Stated exercise
Starting with the line containing "common name: Delicate horsetail" and continuing through the end of the data, format those lines as a numbered list with blank lines left out.

___ Input material

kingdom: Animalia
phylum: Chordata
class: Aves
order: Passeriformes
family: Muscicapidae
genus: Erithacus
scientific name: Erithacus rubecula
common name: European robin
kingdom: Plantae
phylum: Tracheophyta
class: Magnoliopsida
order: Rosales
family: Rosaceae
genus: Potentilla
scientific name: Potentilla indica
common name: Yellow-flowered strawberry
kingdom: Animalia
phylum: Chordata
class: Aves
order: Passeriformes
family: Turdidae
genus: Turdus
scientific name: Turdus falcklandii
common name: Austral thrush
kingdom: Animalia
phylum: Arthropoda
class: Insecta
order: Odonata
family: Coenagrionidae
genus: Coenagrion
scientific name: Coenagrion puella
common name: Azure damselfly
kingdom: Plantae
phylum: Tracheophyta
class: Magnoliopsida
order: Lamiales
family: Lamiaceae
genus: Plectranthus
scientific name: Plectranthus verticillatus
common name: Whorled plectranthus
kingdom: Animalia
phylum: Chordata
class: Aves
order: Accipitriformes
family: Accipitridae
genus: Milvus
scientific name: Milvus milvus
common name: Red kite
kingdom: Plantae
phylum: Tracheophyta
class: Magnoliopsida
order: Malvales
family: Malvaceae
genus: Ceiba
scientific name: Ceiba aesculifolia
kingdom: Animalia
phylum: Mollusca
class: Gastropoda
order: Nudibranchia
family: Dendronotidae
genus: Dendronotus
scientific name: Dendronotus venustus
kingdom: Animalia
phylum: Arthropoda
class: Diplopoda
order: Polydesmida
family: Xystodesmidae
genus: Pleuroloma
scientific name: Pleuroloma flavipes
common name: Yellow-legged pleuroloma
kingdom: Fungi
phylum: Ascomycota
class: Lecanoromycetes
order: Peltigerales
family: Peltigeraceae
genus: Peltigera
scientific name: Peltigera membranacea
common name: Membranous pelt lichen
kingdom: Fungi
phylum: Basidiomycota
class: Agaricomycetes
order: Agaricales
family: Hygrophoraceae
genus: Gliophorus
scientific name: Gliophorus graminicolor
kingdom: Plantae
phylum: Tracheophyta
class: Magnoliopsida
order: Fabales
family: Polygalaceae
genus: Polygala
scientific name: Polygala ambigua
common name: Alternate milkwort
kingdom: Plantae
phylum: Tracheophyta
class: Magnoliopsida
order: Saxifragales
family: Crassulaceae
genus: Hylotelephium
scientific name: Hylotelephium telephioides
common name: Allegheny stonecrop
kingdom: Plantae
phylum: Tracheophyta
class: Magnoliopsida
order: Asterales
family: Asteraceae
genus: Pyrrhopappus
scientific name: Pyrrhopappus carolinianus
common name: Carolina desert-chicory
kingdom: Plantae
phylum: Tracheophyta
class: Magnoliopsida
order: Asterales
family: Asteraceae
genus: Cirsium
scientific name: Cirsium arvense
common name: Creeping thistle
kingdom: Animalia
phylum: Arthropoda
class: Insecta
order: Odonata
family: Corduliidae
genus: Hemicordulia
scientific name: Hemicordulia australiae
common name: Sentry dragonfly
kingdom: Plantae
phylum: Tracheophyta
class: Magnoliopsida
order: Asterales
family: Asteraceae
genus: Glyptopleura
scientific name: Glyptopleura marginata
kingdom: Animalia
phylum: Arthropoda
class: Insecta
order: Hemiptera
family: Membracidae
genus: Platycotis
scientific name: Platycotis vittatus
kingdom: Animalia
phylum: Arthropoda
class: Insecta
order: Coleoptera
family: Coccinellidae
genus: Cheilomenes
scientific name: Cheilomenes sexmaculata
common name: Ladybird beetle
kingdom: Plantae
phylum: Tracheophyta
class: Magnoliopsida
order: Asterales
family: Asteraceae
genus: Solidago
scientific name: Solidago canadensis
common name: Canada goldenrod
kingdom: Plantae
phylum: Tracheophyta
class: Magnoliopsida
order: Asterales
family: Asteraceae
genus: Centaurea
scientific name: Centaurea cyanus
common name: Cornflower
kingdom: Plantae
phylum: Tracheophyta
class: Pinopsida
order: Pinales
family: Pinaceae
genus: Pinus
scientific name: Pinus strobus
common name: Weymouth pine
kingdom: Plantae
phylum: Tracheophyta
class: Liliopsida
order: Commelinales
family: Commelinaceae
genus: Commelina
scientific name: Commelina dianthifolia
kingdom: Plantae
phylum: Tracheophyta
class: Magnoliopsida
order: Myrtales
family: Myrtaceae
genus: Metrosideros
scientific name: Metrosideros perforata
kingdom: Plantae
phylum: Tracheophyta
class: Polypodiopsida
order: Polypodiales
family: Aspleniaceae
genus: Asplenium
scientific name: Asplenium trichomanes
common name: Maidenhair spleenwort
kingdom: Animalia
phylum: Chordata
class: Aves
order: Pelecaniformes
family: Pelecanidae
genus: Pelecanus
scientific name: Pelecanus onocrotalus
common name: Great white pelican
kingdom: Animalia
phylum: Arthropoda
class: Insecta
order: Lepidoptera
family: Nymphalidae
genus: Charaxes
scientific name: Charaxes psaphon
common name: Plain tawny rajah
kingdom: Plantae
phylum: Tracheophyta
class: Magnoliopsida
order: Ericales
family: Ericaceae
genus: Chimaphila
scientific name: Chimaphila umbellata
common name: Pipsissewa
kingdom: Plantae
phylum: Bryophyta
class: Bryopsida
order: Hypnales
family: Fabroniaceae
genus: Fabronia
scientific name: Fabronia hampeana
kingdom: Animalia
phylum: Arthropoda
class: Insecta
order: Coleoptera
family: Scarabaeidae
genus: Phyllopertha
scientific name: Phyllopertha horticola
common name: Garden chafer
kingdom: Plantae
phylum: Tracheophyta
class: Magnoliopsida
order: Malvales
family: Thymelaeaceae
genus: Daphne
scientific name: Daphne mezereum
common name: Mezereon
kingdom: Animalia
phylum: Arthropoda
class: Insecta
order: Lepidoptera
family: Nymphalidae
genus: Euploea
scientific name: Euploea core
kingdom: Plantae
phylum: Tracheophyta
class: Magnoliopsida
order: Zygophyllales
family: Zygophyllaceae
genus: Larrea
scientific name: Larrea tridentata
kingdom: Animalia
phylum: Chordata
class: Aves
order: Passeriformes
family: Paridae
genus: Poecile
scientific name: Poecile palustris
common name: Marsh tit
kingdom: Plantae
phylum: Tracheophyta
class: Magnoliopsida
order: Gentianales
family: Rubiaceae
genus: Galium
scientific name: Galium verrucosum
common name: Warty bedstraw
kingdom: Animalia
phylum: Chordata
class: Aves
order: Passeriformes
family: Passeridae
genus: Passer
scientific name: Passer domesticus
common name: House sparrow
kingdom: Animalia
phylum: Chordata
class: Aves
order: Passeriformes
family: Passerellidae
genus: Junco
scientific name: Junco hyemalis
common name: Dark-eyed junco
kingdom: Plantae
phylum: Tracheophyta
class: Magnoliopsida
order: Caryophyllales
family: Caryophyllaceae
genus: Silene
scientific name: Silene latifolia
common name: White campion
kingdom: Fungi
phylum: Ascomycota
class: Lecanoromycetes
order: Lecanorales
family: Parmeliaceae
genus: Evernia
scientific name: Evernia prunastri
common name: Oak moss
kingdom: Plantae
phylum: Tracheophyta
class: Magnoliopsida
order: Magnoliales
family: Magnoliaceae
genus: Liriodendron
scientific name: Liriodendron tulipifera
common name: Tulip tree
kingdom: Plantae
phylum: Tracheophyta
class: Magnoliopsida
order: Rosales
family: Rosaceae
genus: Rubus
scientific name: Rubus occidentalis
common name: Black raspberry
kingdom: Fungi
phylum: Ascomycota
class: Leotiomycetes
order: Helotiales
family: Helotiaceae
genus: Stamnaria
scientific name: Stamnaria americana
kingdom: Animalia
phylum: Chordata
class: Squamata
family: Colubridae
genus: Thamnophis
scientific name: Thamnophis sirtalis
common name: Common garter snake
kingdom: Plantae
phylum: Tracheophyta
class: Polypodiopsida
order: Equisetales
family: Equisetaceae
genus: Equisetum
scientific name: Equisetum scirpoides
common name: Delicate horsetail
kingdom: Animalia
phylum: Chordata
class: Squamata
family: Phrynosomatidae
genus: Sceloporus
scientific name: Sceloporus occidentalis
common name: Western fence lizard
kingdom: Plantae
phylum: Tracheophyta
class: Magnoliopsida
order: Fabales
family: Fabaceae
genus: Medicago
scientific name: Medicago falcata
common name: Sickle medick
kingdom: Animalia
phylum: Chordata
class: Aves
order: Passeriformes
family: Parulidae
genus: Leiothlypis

______

Task solution
1. common name: Delicate horsetail
2. kingdom: Animalia
3. phylum: Chordata
4. class: Squamata
5. family: Phrynosomatidae
6. genus: Sceloporus
7. scientific name: Sceloporus occidentalis
8. common name: Western fence lizard
9. kingdom: Plantae
10. phylum: Tracheophyta
11. class: Magnoliopsida
12. order: Fabales
13. family: Fabaceae
14. genus: Medicago
15. scientific name: Medicago falcata
16. common name: Sickle medick
17. kingdom: Animalia
18. phylum: Chordata
19. class: Aves
20. order: Passeriformes
21. family: Parulidae
22. genus: Leiothlypis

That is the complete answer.